Bekanntlich schuf Michelangelo Buonarroti die Sitzstatue des alttestamentarischen Propheten und Gesetzgebers 1513-16 für das Obergeschoss seines Grabmals Papst Julius’ II., das zu dieser Zeit als freistehendes Monument im Petersdom konzipiert war. Nach der Reduktion des Projekts zum Wandgrab in S. Pietro in Vincoli wurde der Moses mit Blick auf seine nun deutlich niedrigere Aufstellung in einer Nische vermutlich noch einmal überarbeitet, wie die 2004 abgeschlossene Restaurierung nahelegt. Laut Antonio Forcellino und Christoph Luitpold Frommel erfuhren Kopf und Beinstellung der Figur dabei entscheidende Veränderungen.

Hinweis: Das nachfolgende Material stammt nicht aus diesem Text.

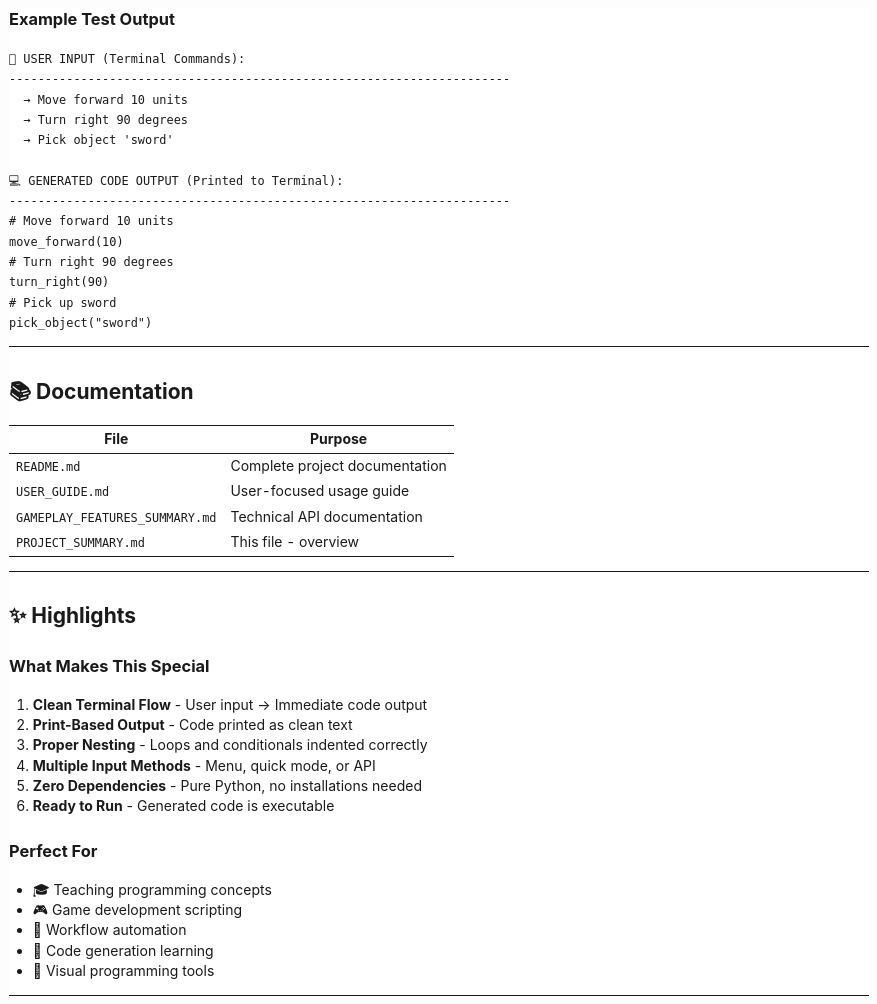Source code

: ### Example Test Output
```
📝 USER INPUT (Terminal Commands):
----------------------------------------------------------------------
  → Move forward 10 units
  → Turn right 90 degrees
  → Pick object 'sword'

💻 GENERATED CODE OUTPUT (Printed to Terminal):
----------------------------------------------------------------------
# Move forward 10 units
move_forward(10)
# Turn right 90 degrees
turn_right(90)
# Pick up sword
pick_object("sword")
```

---

## 📚 Documentation

| File | Purpose |
|------|---------|
| `README.md` | Complete project documentation |
| `USER_GUIDE.md` | User-focused usage guide |
| `GAMEPLAY_FEATURES_SUMMARY.md` | Technical API documentation |
| `PROJECT_SUMMARY.md` | This file - overview |

---

## ✨ Highlights

### What Makes This Special
1. **Clean Terminal Flow** - User input → Immediate code output
2. **Print-Based Output** - Code printed as clean text
3. **Proper Nesting** - Loops and conditionals indented correctly
4. **Multiple Input Methods** - Menu, quick mode, or API
5. **Zero Dependencies** - Pure Python, no installations needed
6. **Ready to Run** - Generated code is executable

### Perfect For
- 🎓 Teaching programming concepts
- 🎮 Game development scripting
- 🤖 Workflow automation
- 📝 Code generation learning
- 🔧 Visual programming tools

---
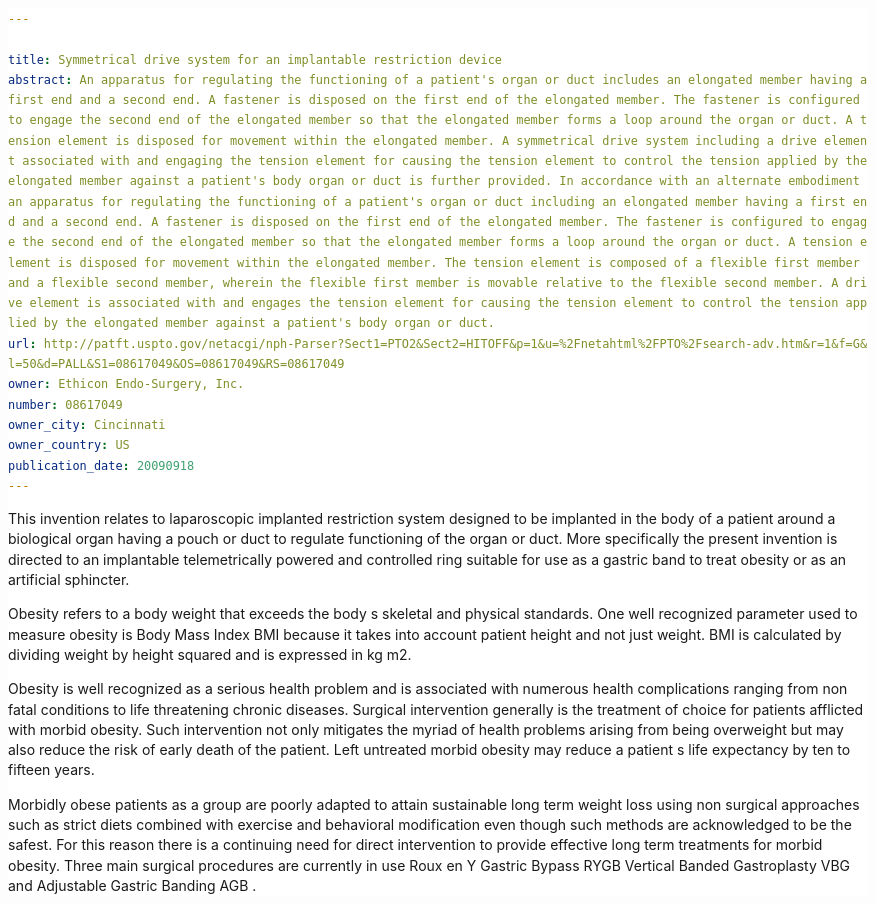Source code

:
 ```yaml
---

title: Symmetrical drive system for an implantable restriction device
abstract: An apparatus for regulating the functioning of a patient's organ or duct includes an elongated member having a first end and a second end. A fastener is disposed on the first end of the elongated member. The fastener is configured to engage the second end of the elongated member so that the elongated member forms a loop around the organ or duct. A tension element is disposed for movement within the elongated member. A symmetrical drive system including a drive element associated with and engaging the tension element for causing the tension element to control the tension applied by the elongated member against a patient's body organ or duct is further provided. In accordance with an alternate embodiment an apparatus for regulating the functioning of a patient's organ or duct including an elongated member having a first end and a second end. A fastener is disposed on the first end of the elongated member. The fastener is configured to engage the second end of the elongated member so that the elongated member forms a loop around the organ or duct. A tension element is disposed for movement within the elongated member. The tension element is composed of a flexible first member and a flexible second member, wherein the flexible first member is movable relative to the flexible second member. A drive element is associated with and engages the tension element for causing the tension element to control the tension applied by the elongated member against a patient's body organ or duct.
url: http://patft.uspto.gov/netacgi/nph-Parser?Sect1=PTO2&Sect2=HITOFF&p=1&u=%2Fnetahtml%2FPTO%2Fsearch-adv.htm&r=1&f=G&l=50&d=PALL&S1=08617049&OS=08617049&RS=08617049
owner: Ethicon Endo-Surgery, Inc.
number: 08617049
owner_city: Cincinnati
owner_country: US
publication_date: 20090918
---
```

This invention relates to laparoscopic implanted restriction system designed to be implanted in the body of a patient around a biological organ having a pouch or duct to regulate functioning of the organ or duct. More specifically the present invention is directed to an implantable telemetrically powered and controlled ring suitable for use as a gastric band to treat obesity or as an artificial sphincter.

Obesity refers to a body weight that exceeds the body s skeletal and physical standards. One well recognized parameter used to measure obesity is Body Mass Index BMI because it takes into account patient height and not just weight. BMI is calculated by dividing weight by height squared and is expressed in kg m2.

Obesity is well recognized as a serious health problem and is associated with numerous health complications ranging from non fatal conditions to life threatening chronic diseases. Surgical intervention generally is the treatment of choice for patients afflicted with morbid obesity. Such intervention not only mitigates the myriad of health problems arising from being overweight but may also reduce the risk of early death of the patient. Left untreated morbid obesity may reduce a patient s life expectancy by ten to fifteen years.

Morbidly obese patients as a group are poorly adapted to attain sustainable long term weight loss using non surgical approaches such as strict diets combined with exercise and behavioral modification even though such methods are acknowledged to be the safest. For this reason there is a continuing need for direct intervention to provide effective long term treatments for morbid obesity. Three main surgical procedures are currently in use Roux en Y Gastric Bypass RYGB Vertical Banded Gastroplasty VBG and Adjustable Gastric Banding AGB .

Früh verstand man die kolossale Statue als programmatische Überbietung der antiken Bildhauerei. Neben der bravourösen Steinbearbeitung beeindruckte vor allem die im Zusammenspiel von Gesicht, Gewand und Gebärde zum Ausdruck kommende Energie. Michelangelos Weggefährte und Biograph Giorgio Vasari rühmte die „unsagbar würdige Haltung“ des Moses und sah in ihm „eine Statue, der kein modernes Werk an Schönheit je gleichkommen wird, wie es gleichermaßen von den antiken gesagt werden kann“. In der Vollkommenheit künstlerischer Gestaltung schien sich jene unaussprechliche Herrlichkeit Gottes widerzuspiegeln, als deren Mittler der Prophet seinem Volk – und dem Betrachter – gegenübertritt.

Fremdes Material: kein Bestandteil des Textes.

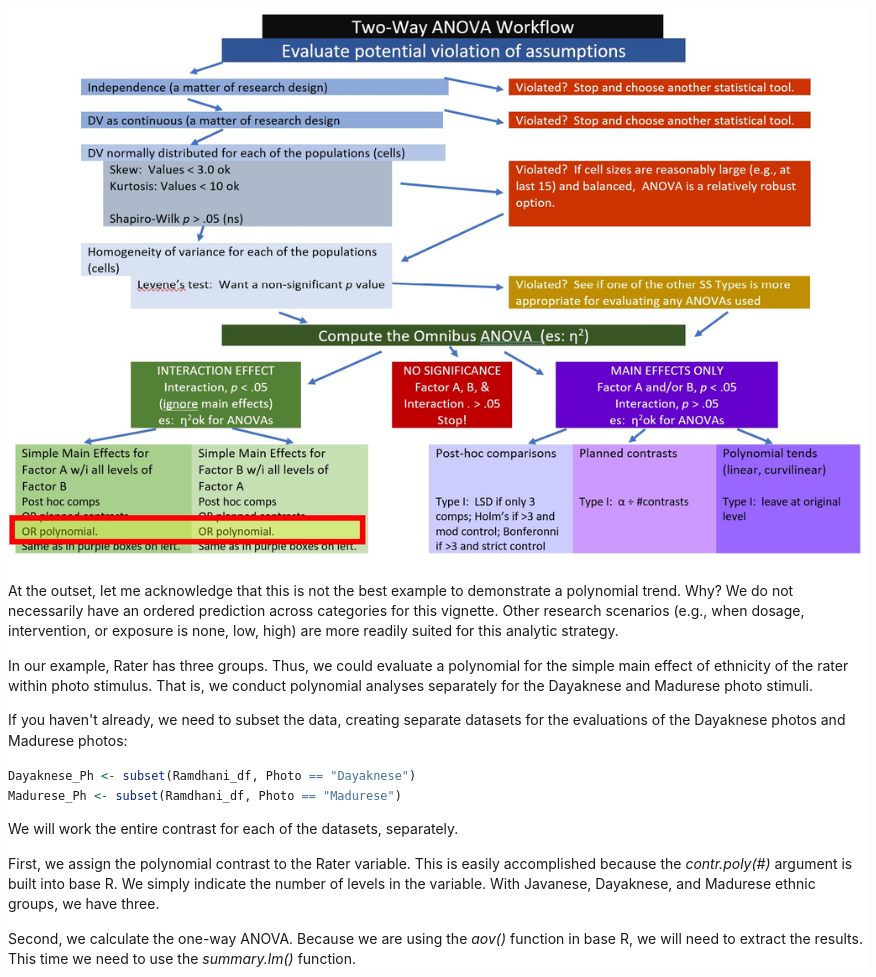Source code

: ![Image our place in the Two-Way ANOVA Workflow.](images/factorial/WrkFlw_Poly.jpg)

At the outset, let me acknowledge that this is not the best example to demonstrate a polynomial trend. Why? We do not necessarily have an ordered prediction across categories for this vignette. Other research scenarios (e.g., when dosage, intervention, or exposure is none, low, high) are more readily suited for this analytic strategy.

In our example, Rater has three groups. Thus, we could evaluate a polynomial for the simple main effect of ethnicity of the rater within photo stimulus. That is, we conduct polynomial analyses separately for the Dayaknese and Madurese photo stimuli. 

If you haven't already, we need to subset the data, creating separate datasets for the evaluations of the Dayaknese photos and Madurese photos:


``` r
Dayaknese_Ph <- subset(Ramdhani_df, Photo == "Dayaknese") 
Madurese_Ph <- subset(Ramdhani_df, Photo == "Madurese") 
```

We will work the entire contrast for each of the datasets, separately.

First, we assign the polynomial contrast to the Rater variable. This is easily accomplished because the *contr.poly(#)* argument is built into base R. We simply indicate the number of levels in the variable. With Javanese, Dayaknese, and Madurese ethnic groups, we have three.

Second, we calculate the one-way ANOVA. Because we are using the *aov()* function in base R, we will need to extract the results. This time we need to use the *summary.lm()* function.
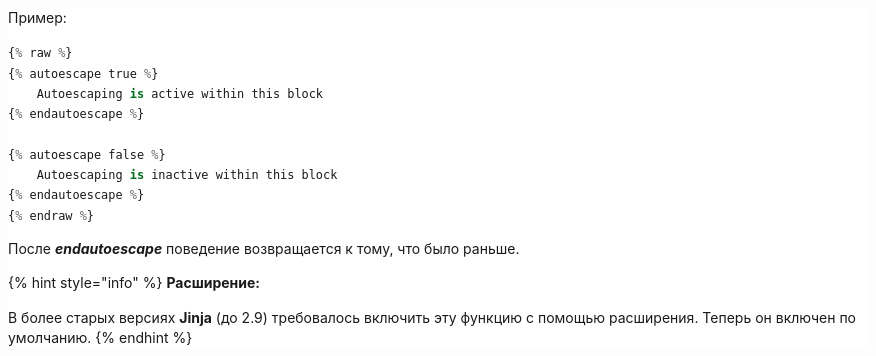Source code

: Пример:

```python
{% raw %}
{% autoescape true %}
    Autoescaping is active within this block
{% endautoescape %}

{% autoescape false %}
    Autoescaping is inactive within this block
{% endautoescape %}
{% endraw %}
```

После _**endautoescape**_ поведение возвращается к тому, что было раньше.

{% hint style="info" %}
**Расширение:**

В более старых версиях **Jinja** (до 2.9) требовалось включить эту функцию с помощью расширения. Теперь он включен по умолчанию.
{% endhint %}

Immer wieder aber wurde der Ausdrucksgehalt der Skulptur auch auf ihren Autor, den „göttlichen“ Michelangelo bezogen: Die Skulptur schien seine Schaffensprinzipien wie auch sein schwer zu bezähmendes Temperament, die sprichwörtliche terribilità, regelrecht zu verkörpern. So ließ Federico Zuccari den „Divino“ selbst die Gestalt seines Moses annehmen, während die aus der Künstlerbiographik schöpfenden Darstellungen des 19. Jahrhunderts Michelangelo häufig in grüblerischer Zwiesprache mit seinem Alter Ego zeigen. Diesen bis in die Gegenwart fortwirkenden Aspekten der Mythisierung soll ebenso nachgegangen werden wie den psychologisierenden Deutungsansätzen der Moderne.
Als Non plus ultra der neuzeitlichen Skulptur wurde der Moses unzählige Male graphisch wie plastisch reproduziert und auf vielfältige Weise bildkünstlerisch adaptiert. In Form von Gipsabgüssen gelangte er in die Schau- und Lehrsammlungen von Museen und Akademien. In diesem Zusammenhang wird nach Status und Funktion solcher Repliken gefragt und die Herkunft des Mainzer Abgusses aus der Sammlung des „Vereins der Freunde plastischer Künste“ genauer in den Blick genommen.
Im direkten Bezug auf den materiellen Bestand des Gipsabgusses spürt der Studientag den unterschiedlichen Konzeptualisierungen der Moses-Figur in historischer Perspektive nach. Am exemplarischen Fall eines dauerhaft sichtbaren und besonders einprägsamen Objekts sollen nicht zuletzt neue Zugänge zu einem außergewöhnlichen universitären Sammlungsobjekt eröffnet werden. Die Aufbewahrungs- und Aufstellungsgeschichte des Mainzer Moses erlaubt Rückschlüsse auf den sich wandelnden Status maßstabgerechter Gipsabgüsse von kanonischen Werken der abendländischen Skulptur und auf deren Bedeutung als Studienobjekt und Lehrinstrument.